### YOUR ASSIGNMENT
In the material below, find every line containing "Equal" and copy that line.

### EXERCISE MATERIALS
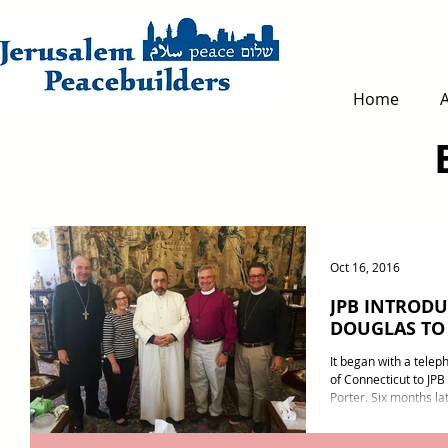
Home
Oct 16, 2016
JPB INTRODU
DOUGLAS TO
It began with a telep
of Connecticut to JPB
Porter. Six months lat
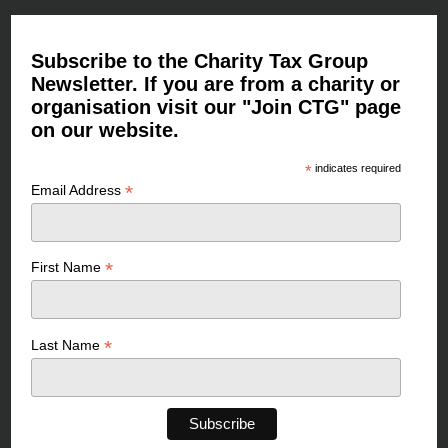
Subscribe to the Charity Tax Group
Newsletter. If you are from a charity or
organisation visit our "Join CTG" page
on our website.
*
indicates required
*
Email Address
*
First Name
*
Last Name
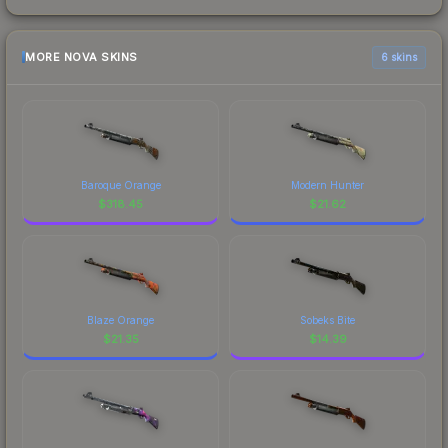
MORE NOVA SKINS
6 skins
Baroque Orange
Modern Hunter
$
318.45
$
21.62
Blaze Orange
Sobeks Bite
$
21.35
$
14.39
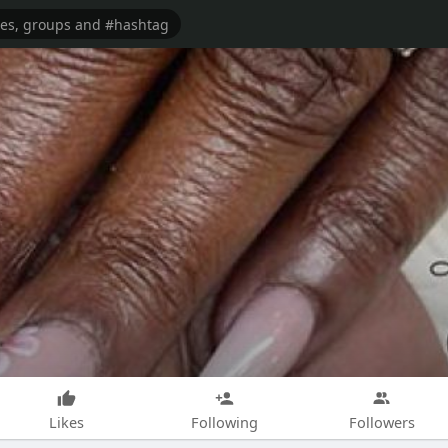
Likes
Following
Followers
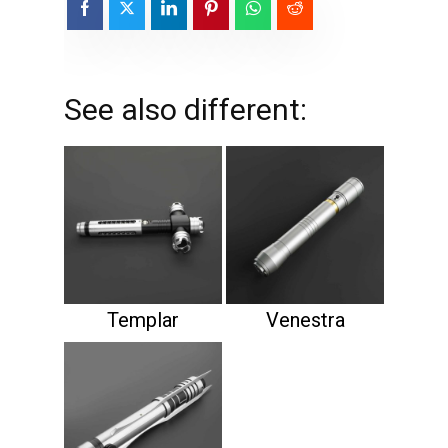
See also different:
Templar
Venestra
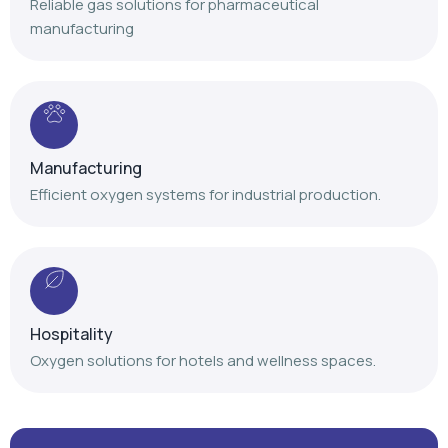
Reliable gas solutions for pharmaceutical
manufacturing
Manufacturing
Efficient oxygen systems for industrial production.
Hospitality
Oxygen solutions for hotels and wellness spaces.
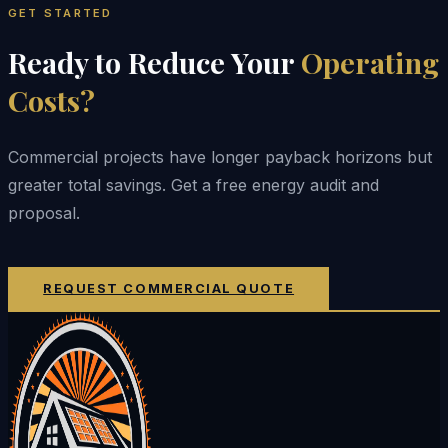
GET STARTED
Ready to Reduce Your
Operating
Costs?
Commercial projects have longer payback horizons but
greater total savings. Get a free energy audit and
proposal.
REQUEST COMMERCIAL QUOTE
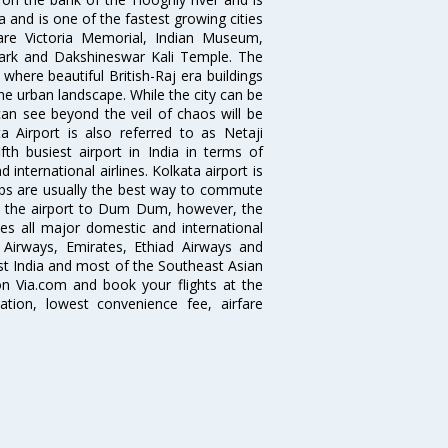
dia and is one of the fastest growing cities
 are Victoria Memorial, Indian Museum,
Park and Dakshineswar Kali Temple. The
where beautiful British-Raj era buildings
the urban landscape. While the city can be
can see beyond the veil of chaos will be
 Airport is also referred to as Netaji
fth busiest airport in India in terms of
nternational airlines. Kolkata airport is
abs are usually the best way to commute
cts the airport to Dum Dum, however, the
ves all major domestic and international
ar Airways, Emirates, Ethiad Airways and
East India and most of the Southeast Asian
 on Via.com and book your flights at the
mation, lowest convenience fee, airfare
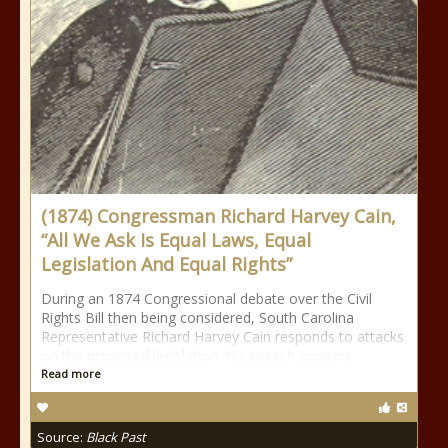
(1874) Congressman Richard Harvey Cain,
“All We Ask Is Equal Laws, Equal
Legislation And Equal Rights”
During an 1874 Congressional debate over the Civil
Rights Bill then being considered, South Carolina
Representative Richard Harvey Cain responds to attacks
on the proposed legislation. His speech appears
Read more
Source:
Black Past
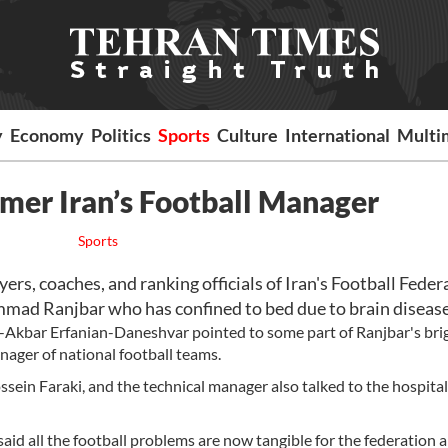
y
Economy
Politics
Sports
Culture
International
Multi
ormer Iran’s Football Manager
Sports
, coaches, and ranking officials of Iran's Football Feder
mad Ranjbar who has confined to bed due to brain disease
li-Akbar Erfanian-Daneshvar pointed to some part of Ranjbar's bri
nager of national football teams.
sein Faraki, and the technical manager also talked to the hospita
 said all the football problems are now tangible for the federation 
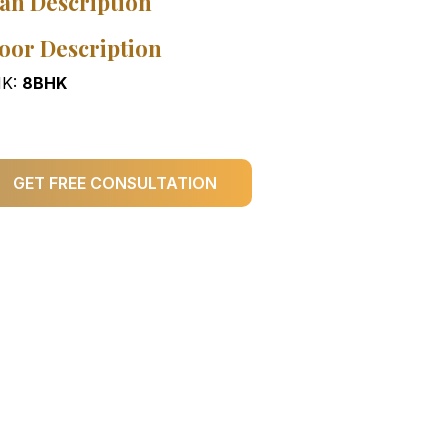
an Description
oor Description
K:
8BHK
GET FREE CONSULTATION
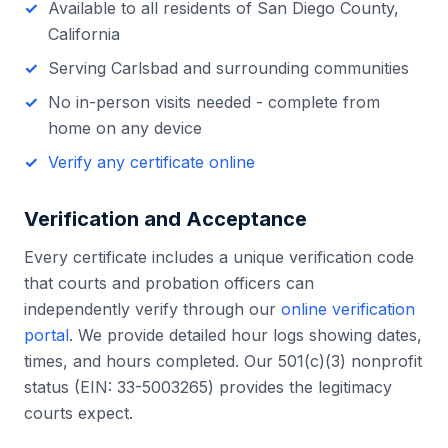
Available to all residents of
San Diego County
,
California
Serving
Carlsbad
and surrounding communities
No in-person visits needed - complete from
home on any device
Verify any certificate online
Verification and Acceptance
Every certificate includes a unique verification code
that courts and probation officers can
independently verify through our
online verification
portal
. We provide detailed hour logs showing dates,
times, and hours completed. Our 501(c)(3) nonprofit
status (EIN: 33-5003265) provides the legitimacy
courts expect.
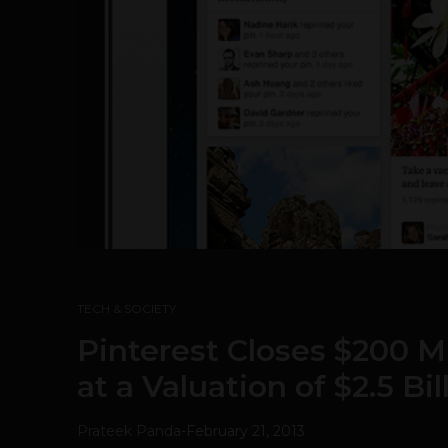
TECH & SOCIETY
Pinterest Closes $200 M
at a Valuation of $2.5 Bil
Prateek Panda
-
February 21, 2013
* * *
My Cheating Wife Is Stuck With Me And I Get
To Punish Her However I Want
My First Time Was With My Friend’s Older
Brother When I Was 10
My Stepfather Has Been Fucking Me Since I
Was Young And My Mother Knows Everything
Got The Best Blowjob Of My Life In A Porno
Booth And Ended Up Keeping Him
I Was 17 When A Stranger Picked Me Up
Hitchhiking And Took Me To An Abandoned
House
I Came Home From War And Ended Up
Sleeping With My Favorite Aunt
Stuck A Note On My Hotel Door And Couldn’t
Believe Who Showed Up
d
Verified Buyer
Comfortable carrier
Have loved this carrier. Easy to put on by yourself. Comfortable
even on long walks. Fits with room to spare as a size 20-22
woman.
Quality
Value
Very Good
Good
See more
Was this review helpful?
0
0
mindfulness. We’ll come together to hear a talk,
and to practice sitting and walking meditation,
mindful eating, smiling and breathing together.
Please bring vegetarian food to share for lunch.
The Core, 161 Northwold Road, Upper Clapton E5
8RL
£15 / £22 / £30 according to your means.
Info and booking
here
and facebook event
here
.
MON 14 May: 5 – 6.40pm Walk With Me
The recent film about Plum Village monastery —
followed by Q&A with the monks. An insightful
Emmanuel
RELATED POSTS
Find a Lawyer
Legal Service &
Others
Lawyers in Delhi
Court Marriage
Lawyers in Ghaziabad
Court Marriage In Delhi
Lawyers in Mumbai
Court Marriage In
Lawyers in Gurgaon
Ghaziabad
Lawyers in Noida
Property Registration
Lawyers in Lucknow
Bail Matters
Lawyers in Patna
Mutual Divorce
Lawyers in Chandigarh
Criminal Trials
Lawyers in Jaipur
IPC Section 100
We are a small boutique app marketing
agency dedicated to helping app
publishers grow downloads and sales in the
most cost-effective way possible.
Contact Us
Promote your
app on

### ANSWER AREA
“All We Ask Is Equal Laws, Equal
Legislation And Equal Rights”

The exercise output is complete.